ACTIVITY 1: Reproduce the stretch of the Kinski album review from "Collaborators/Experts Reviews" through "their old sounds.".
ACTIVITY 2: According to the Kinski album review, in what month and year did Kinski release "Down Below Its Chaos"?
ACTIVITY 3: Translate this sentence from the Kinski album review into Spanish: "It was a strange album to classify, but it was very high on energy."
*** DOCUMENT TEXT
KINSKI Down Below It's Chaos reviews

Showing all collaborators reviews and last reviews preview | Show all reviews/ratings

Collaborators/Experts Reviews

Review by chamberry
SPECIAL COLLABORATOR Honorary Collaborator
3 stars In "Alpine Static" we saw Kinski at their heaviest. From the Krautrock album that was "Don't Climb On And Take The Holy Water" they shifted drastically to some serious guitar-based rock. Alpine Static was like Sludge without slowness and Stoner Rock without the groovyness. It was a strange album to classify, but it was very high on energy. Alpine Static didn't showed much of their Space Rock influences (although the few psyched moments where highly enjoyable) so in August of 2007 they released "Down Below Its Chaos" which was return to their narcotic roots, but never going back to their old sounds.
******
*** RAW DATA
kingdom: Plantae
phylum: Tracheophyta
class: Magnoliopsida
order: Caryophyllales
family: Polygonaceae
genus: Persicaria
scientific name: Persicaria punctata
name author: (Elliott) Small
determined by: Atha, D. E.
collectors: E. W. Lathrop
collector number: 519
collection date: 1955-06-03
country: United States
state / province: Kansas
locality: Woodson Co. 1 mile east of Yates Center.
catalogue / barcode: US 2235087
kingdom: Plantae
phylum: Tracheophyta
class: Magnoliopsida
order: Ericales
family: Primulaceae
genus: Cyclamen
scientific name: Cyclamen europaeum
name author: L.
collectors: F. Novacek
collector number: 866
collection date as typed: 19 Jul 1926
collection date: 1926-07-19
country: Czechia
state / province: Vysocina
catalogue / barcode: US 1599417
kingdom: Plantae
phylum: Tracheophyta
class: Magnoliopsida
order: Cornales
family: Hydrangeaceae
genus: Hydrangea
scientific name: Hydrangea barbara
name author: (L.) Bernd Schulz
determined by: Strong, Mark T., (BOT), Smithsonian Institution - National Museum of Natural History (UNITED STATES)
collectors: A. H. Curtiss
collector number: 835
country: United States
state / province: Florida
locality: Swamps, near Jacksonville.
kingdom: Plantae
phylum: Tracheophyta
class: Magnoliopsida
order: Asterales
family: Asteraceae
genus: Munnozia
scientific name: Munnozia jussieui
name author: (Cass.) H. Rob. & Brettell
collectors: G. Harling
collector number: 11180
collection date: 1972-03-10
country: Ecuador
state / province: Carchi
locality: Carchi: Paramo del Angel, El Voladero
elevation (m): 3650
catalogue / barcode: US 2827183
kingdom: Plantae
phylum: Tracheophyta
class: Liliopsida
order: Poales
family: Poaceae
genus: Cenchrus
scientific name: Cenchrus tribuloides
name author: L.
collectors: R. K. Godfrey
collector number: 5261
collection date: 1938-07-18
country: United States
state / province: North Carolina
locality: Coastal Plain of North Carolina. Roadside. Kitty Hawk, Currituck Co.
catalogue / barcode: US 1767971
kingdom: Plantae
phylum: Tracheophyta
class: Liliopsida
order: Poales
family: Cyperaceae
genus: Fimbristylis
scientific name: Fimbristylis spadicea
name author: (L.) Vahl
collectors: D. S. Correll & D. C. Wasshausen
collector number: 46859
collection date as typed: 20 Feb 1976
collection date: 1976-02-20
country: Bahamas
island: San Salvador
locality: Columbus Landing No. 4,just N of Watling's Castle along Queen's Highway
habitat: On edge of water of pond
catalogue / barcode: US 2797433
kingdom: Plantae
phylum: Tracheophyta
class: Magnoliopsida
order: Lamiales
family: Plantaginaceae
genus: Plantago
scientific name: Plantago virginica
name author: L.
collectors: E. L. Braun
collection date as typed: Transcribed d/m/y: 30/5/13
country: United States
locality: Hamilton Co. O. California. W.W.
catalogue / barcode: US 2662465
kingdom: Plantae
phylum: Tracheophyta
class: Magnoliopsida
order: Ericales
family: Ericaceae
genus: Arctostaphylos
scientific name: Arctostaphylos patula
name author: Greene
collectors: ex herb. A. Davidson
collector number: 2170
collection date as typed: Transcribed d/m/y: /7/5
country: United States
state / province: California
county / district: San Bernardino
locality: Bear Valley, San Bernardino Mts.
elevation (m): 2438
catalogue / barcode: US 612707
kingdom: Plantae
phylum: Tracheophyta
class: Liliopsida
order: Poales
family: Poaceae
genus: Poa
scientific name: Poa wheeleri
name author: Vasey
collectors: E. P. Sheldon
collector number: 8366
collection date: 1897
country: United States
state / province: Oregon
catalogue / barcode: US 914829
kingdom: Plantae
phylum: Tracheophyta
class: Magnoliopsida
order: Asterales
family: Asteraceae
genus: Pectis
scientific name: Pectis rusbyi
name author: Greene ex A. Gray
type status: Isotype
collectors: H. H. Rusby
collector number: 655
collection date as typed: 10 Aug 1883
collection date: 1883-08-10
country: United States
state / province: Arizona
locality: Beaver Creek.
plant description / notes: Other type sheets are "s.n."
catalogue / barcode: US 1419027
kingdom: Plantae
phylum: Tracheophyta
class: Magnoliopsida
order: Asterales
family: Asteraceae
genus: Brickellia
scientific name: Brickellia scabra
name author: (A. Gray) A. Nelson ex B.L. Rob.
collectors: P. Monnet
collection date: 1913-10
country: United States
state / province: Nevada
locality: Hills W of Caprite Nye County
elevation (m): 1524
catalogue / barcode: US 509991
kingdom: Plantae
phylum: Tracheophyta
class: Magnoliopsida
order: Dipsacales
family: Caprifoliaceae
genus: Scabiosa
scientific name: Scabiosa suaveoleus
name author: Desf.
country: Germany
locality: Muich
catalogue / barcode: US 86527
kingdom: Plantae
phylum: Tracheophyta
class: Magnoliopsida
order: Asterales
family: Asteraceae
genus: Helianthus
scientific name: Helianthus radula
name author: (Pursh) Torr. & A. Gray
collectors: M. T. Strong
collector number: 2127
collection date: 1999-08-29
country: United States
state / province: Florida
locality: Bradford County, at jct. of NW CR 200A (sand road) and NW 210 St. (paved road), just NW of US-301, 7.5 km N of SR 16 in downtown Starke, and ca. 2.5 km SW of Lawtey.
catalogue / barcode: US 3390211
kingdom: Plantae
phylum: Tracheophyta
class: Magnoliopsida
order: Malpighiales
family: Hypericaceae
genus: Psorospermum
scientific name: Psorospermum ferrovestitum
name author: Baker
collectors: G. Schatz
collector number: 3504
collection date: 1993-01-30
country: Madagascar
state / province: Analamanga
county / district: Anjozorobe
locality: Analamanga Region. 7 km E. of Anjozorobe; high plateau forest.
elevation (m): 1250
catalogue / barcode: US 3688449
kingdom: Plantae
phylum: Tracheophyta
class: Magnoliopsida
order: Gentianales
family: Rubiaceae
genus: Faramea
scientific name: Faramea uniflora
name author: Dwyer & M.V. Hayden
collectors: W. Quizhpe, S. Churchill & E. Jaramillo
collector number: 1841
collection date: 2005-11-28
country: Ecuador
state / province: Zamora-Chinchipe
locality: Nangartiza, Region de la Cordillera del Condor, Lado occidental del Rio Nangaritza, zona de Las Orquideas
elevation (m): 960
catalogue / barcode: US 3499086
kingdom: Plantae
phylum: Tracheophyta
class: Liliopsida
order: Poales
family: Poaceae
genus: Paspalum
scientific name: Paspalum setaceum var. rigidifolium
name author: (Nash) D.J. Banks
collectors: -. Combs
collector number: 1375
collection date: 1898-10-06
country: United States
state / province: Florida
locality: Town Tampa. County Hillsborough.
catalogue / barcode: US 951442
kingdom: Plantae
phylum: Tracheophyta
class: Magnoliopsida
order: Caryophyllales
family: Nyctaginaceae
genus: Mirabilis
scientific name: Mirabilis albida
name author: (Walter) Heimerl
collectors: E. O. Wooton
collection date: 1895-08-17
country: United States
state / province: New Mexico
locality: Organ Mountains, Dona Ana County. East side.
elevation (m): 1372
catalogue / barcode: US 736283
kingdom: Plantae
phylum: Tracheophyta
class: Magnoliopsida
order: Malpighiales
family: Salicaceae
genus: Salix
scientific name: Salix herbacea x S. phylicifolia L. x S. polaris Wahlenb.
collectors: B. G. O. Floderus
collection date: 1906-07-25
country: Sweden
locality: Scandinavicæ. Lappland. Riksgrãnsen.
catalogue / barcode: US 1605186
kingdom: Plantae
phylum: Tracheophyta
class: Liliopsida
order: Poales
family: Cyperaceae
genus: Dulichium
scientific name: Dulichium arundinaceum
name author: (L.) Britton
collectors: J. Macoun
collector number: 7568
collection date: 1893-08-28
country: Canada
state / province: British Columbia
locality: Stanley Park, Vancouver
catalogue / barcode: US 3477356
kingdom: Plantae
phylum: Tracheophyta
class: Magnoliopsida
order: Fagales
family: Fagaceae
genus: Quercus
******
RESULT 1:
Collaborators/Experts Reviews

Review by chamberry
SPECIAL COLLABORATOR Honorary Collaborator
3 stars In "Alpine Static" we saw Kinski at their heaviest. From the Krautrock album that was "Don't Climb On And Take The Holy Water" they shifted drastically to some serious guitar-based rock. Alpine Static was like Sludge without slowness and Stoner Rock without the groovyness. It was a strange album to classify, but it was very high on energy. Alpine Static didn't showed much of their Space Rock influences (although the few psyched moments where highly enjoyable) so in August of 2007 they released "Down Below Its Chaos" which was return to their narcotic roots, but never going back to their old sounds.

RESULT 2: August 2007

RESULT 3: Era un álbum extraño de clasificar, pero tenía muchísima energía.